Lisa Amaya-Jackson, MD
Lisa Amaya-Jackson, MD, MPH

“All the systems that are there for these kids are really struggling,” Amaya-Jackson said. “Even before COVID, the systems of care were very, very strained. Now they are pushed beyond what they are capable of handling.” 

Amaya-Jackson cofounded the Center for Child and Family Health (CCFH) in 1996, a collaborative effort among Duke, University of North Carolina-Chapel Hill, and North Carolina Central University, and she co-directs the UCLA-Duke National Center for Child Traumatic Stress.  

Through these centers and other efforts, Duke faculty members have long collaborated with others to research the best treatments for children and families who have experienced trauma and to share evidence-based treatments and practices with mental health care professionals, child welfare workers, families, K-12 school staff, judges, policymakers, and others.  

CCFH also offers therapy directly to children and families. About a third of the children seen in the Martha S. Urbaniak Clinic at CCFH are involved in the foster care system. 

Caring for Children in the Foster System 

McMickens also provides direct care to children involved in foster care in her weekly outpatient clinic at Duke. McMickens, who joined the Duke faculty in 2022, was inspired to work with children in foster care during medical school, after encountering several memorable adolescent patients.  

“I became really interested in the intersection of mental health and child-serving systems, such as schools and child welfare, and how children involved in those systems were more likely to be Black and brown and from low-income families similar to my own,” she said. “Sometimes children and families don’t have the ability to have their voices heard because of the way that the systems become so big in their lives.
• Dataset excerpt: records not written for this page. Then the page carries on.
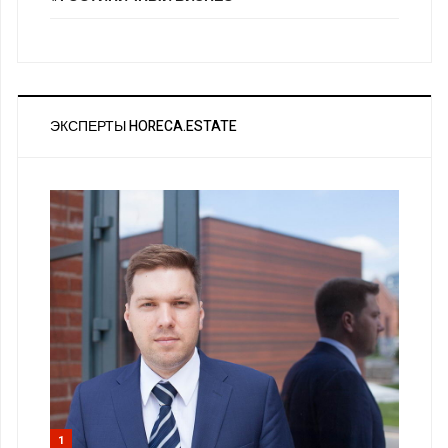
ЭКСПЕРТЫ HORECA.ESTATE
1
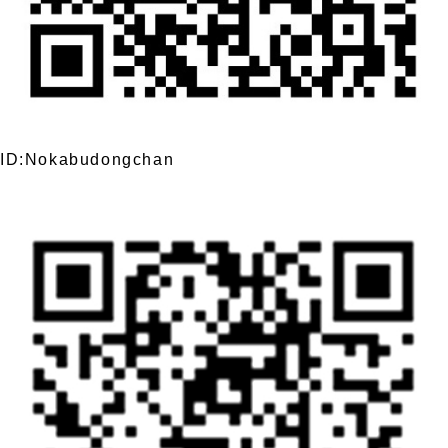
ID:Nokabudongchan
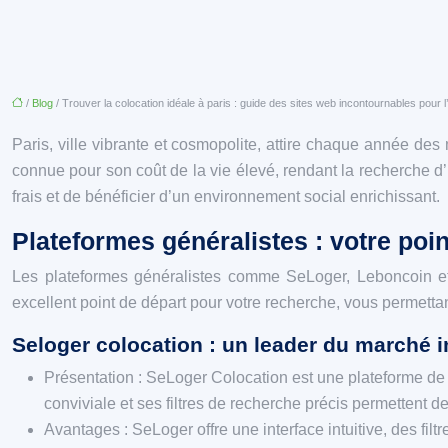
/
Blog
/ Trouver la colocation idéale à paris : guide des sites web incontournables pour l
Paris, ville vibrante et cosmopolite, attire chaque année des 
connue pour son coût de la vie élevé, rendant la recherche d
frais et de bénéficier d’un environnement social enrichissant.
Plateformes généralistes : votre poi
Les plateformes généralistes comme SeLoger, Leboncoin et P
excellent point de départ pour votre recherche, vous permettant
Seloger colocation : un leader du marché 
Présentation : SeLoger Colocation est une plateforme de
conviviale et ses filtres de recherche précis permettent
Avantages : SeLoger offre une interface intuitive, des fil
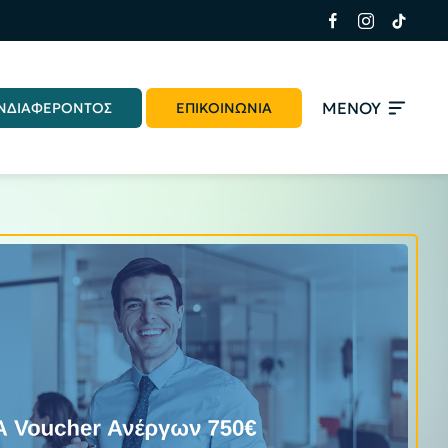
ΜΕΝΟΥ
ΝΔΙΑΦΕΡΟΝΤΟΣ
ΕΠΙΚΟΙΝΩΝΙΑ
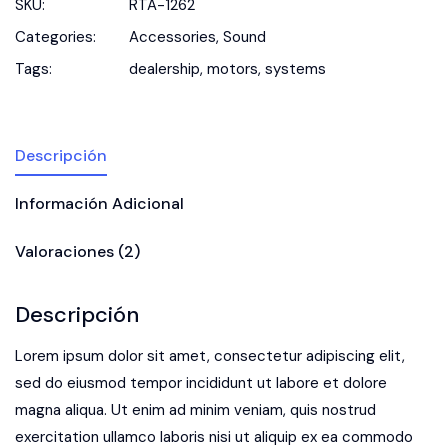
SKU:
RTA-1262
Categories:
Accessories
,
Sound
Tags:
dealership
,
motors
,
systems
Descripción
Información Adicional
Valoraciones (2)
Descripción
Lorem ipsum dolor sit amet, consectetur adipiscing elit,
sed do eiusmod tempor incididunt ut labore et dolore
magna aliqua. Ut enim ad minim veniam, quis nostrud
exercitation ullamco laboris nisi ut aliquip ex ea commodo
I want to advocate for those families and those children.” 

McMickens believes Medicaid expansion, set to launch in North Carolina December 1, will help by providing more resources and more mental health support to families. That won’t be a cure-all, however, and she and her colleagues will continue to support children, families, professionals, and systems with direct care and research-based programs and education, including by expanding the reach of NC-PAL, which will benefit from the Medicaid expansion. 

When the going gets rough, McMickens finds inspiration during weekly clinics.  

“When I engage with children who still have a smile on their face and are still able to joke around and be kids – that keeps me going,” she said “Because I know that [being in foster care] is not deterministic. If we put the right supports in place and provide appropriate early treatment, these kids can do great things.” 

Mary-Russell Roberson is a freelance writer in Durham.